Gdzie podziały się zabytkowe tablice?

Ze ściany portierni przy byłej głogowskiej cukrowni zniknęły zabytkowe tablice, które upamiętniały m.in. działaczy antykomunistycznego podziemia. Sprawą zajął się radny Dariusz Czaja.

fot. Dariusz Czaja

Czaja zauważył brak tablic i od razu postanowił dowiedzieć się, co z nimi się stało. Okoliczni mieszkańcy przyznali, że zostały one zdjęte w minioną środę i na szczęście zabezpieczone.

–  To samo będzie też z trzecią – największą z nich. Natomiast w pobliżu tamtejszego przejazdu kolejowego powstaje specjalny mur, na którym w niedalekiej przyszłości wszystkie tablice mają być zamontowane – informuje radny.

Zdaniem Dariusza Czai, lokalnego historyka, to bardzo dobra wiadomość. Gorsza jest taka, że prawdopodobnie portiernia zostanie zlikwidowana. – Staram się ustalić więcej konkretów – zapewnia Czaja.

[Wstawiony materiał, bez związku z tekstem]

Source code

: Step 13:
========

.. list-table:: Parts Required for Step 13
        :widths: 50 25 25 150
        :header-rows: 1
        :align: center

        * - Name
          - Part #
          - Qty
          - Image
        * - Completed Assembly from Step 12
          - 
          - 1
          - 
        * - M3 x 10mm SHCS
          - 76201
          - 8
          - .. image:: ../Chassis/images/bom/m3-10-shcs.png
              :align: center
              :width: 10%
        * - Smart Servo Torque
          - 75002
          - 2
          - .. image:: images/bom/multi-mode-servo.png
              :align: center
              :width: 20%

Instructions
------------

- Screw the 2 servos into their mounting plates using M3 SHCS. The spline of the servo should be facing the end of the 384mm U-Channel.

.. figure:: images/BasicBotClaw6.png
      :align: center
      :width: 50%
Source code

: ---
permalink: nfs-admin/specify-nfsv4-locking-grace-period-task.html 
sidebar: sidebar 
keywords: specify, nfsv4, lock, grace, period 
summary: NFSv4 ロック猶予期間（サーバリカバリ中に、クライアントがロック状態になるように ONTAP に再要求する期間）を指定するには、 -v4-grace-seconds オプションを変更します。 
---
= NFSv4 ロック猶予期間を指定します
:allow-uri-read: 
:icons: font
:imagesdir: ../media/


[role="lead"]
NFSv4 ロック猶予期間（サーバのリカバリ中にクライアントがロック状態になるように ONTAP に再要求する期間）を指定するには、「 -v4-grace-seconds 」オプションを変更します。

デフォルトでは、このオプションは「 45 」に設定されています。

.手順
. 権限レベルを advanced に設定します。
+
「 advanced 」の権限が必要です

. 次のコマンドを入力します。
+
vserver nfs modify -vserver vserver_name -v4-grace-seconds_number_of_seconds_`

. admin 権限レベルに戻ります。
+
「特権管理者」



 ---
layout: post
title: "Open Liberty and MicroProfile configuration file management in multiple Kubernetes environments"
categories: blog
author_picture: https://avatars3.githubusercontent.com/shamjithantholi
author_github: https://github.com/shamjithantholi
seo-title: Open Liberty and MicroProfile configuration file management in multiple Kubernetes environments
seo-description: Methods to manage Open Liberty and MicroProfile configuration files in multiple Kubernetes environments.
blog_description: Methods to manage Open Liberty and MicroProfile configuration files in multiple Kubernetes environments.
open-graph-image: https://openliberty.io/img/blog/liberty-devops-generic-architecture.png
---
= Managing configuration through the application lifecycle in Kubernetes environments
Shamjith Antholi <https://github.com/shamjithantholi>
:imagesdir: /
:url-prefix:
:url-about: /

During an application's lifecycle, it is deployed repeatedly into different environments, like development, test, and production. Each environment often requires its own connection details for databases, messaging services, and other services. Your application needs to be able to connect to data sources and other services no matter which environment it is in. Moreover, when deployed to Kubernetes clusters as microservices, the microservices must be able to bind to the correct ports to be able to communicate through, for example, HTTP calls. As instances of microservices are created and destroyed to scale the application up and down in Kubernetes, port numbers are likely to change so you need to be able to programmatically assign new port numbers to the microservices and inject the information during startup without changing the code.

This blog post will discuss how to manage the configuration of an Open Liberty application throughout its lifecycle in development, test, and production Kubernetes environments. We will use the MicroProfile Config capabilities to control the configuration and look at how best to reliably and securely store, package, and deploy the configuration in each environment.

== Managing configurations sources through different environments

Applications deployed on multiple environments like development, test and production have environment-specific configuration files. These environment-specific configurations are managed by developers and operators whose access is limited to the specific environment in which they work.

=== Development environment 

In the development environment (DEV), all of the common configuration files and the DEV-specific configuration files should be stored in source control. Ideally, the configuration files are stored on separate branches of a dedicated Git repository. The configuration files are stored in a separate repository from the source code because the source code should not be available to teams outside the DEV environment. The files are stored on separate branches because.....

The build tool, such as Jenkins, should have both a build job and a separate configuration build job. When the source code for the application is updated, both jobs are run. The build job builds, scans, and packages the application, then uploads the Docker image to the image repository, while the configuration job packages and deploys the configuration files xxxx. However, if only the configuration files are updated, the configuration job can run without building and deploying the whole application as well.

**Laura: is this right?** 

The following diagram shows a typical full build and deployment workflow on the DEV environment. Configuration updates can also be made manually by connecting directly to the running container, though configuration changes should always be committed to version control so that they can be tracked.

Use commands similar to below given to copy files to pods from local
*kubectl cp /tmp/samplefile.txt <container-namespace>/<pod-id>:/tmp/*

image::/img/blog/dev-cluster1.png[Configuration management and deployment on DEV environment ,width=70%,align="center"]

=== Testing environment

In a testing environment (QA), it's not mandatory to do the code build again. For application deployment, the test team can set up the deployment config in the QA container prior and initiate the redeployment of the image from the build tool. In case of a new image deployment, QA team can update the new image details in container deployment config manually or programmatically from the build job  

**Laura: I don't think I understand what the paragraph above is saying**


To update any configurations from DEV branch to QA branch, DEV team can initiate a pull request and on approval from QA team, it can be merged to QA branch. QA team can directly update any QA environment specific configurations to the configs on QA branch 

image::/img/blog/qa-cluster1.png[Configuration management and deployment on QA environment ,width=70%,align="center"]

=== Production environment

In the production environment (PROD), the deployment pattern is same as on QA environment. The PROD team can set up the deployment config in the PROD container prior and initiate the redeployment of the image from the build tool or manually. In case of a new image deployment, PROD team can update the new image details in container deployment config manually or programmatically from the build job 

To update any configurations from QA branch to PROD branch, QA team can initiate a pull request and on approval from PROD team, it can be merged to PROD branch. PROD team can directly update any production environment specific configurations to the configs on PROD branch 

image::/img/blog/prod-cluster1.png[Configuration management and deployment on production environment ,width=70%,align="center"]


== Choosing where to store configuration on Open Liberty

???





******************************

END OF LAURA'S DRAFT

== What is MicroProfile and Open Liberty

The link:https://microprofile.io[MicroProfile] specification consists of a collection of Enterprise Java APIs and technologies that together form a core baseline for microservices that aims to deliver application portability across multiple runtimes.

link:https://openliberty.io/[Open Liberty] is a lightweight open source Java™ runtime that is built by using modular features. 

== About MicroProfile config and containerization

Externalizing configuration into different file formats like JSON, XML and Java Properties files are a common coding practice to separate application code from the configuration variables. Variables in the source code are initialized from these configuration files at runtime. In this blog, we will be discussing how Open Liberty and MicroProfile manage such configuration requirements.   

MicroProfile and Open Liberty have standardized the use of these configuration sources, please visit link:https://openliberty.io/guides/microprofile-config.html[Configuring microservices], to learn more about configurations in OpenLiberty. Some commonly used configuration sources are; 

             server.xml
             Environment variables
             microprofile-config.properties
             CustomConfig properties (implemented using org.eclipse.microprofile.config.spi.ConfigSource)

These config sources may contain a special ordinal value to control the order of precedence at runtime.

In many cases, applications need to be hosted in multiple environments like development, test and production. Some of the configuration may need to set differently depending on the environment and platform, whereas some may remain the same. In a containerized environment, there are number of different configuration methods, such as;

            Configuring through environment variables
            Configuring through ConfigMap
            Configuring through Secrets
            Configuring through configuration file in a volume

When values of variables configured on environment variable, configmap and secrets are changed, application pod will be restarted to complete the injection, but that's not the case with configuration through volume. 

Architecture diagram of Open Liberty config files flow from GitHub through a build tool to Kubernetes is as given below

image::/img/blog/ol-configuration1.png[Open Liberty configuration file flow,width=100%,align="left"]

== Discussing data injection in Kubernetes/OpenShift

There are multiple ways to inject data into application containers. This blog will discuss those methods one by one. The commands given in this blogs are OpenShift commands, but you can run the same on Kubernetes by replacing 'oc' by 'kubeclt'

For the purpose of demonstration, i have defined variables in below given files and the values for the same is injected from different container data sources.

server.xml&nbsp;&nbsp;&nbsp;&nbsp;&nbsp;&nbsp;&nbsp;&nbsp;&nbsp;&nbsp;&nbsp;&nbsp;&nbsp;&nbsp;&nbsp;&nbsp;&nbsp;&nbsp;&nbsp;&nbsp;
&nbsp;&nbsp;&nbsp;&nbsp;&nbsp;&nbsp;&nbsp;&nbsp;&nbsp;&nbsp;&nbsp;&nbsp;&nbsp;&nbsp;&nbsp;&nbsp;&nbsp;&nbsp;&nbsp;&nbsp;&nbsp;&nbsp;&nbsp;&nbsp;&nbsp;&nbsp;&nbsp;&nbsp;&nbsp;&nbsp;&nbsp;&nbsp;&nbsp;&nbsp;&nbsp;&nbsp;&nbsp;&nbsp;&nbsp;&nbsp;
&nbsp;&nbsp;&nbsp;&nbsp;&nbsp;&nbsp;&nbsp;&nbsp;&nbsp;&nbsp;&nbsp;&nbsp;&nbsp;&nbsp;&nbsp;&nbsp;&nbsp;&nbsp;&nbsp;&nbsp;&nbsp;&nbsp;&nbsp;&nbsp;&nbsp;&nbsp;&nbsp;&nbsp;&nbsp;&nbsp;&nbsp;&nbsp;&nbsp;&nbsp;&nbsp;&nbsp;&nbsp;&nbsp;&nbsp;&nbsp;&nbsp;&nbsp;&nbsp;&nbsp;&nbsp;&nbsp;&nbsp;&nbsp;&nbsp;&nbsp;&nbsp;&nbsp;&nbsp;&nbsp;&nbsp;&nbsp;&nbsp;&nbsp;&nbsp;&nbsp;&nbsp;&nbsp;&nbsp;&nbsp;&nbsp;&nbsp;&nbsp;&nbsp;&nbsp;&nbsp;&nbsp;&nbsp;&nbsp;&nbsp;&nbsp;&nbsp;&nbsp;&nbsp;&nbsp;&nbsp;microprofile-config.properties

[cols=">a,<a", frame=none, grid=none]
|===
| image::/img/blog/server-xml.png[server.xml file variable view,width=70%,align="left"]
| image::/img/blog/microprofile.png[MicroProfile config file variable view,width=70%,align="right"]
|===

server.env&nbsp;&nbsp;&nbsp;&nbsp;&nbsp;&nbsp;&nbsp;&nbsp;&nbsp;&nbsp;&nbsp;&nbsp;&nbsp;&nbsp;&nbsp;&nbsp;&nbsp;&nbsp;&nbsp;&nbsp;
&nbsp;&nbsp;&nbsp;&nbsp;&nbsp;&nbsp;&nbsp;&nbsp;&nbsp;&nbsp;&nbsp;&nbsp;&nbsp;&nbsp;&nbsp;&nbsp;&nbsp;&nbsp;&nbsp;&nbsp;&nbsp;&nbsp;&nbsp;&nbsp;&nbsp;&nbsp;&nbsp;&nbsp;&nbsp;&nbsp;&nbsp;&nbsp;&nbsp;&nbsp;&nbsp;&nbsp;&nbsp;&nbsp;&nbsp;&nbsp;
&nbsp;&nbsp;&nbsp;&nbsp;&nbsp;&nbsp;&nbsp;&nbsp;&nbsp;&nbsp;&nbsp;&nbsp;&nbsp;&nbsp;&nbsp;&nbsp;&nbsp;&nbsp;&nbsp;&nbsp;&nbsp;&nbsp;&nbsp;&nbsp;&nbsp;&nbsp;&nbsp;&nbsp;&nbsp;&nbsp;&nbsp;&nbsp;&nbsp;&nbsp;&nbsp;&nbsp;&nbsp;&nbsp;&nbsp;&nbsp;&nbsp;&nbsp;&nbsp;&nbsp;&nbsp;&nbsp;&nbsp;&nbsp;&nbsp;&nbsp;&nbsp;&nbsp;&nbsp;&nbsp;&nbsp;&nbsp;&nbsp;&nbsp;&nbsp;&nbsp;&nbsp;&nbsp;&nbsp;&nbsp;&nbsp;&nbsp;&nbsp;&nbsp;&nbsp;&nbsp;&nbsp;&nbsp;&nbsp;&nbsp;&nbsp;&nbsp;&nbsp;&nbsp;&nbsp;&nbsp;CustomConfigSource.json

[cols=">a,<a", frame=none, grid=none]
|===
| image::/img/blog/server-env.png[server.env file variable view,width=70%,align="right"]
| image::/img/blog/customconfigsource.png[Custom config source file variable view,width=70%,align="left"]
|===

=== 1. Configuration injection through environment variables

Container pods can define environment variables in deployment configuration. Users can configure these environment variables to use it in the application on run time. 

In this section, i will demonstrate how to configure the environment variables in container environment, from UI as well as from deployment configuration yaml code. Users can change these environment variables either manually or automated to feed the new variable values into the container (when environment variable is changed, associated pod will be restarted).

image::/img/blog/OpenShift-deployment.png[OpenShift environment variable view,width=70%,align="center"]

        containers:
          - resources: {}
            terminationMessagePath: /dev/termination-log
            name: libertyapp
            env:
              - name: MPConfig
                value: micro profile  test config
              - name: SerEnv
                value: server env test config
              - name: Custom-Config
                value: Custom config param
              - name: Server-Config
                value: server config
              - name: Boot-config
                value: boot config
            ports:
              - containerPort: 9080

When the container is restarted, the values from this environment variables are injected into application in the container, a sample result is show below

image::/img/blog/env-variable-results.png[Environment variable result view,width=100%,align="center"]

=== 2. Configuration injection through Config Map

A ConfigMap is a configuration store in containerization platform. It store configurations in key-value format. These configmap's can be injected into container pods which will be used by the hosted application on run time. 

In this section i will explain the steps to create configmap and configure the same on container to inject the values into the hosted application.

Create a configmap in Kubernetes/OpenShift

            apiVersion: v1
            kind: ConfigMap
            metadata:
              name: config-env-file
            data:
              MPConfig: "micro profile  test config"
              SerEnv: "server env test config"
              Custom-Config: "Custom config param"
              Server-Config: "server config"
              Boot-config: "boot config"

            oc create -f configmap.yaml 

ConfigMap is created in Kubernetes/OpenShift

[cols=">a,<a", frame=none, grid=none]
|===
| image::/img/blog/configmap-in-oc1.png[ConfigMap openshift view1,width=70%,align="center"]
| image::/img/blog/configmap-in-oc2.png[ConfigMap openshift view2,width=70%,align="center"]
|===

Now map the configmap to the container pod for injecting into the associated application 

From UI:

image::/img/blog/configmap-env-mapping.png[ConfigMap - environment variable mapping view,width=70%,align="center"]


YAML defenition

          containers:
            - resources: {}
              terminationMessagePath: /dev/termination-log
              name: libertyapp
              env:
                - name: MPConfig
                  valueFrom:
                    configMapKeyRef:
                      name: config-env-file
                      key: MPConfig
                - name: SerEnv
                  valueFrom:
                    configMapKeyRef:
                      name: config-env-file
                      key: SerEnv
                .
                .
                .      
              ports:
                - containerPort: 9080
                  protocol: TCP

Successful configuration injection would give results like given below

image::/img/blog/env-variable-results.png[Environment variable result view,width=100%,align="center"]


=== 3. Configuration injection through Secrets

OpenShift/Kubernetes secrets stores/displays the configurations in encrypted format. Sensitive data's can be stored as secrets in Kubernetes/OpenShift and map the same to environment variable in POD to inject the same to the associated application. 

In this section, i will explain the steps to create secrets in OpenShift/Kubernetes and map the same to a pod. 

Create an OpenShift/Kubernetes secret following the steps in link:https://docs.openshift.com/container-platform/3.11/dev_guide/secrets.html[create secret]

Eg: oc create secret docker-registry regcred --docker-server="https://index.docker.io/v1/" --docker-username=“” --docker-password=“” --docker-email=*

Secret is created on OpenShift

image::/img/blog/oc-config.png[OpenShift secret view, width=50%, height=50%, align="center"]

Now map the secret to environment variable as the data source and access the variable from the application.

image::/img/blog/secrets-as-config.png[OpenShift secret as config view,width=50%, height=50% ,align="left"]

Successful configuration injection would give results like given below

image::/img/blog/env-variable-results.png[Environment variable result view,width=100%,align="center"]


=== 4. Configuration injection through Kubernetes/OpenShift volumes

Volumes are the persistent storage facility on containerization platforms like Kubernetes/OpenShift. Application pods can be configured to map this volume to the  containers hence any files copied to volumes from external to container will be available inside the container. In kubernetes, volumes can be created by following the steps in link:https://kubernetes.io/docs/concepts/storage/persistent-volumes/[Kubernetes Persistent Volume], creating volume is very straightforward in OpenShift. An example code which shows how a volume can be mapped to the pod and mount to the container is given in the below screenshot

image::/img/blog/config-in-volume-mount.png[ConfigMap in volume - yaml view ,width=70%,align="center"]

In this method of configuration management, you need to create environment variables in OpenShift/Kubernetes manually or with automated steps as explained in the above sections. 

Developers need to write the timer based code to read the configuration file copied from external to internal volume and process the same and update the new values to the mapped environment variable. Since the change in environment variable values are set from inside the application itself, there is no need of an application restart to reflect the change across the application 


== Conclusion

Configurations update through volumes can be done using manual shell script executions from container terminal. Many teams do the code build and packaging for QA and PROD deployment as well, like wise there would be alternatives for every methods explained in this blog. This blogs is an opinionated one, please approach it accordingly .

Głogowska cukrownia w ostatnich latach dość mocno niszczeje. O uratowanie części jej budynków walczą studenci PWSZ. Byli pracownicy zakładu, którzy mieszkają w pobliżu, również nie chcą godzić się z jej zagładą. Ważne zatem, aby chociaż tablice pamiątkowe udało się zachować. Wspominają one także o tragicznym wypadku, do którego doszło na terenie zakładu w 1978 roku.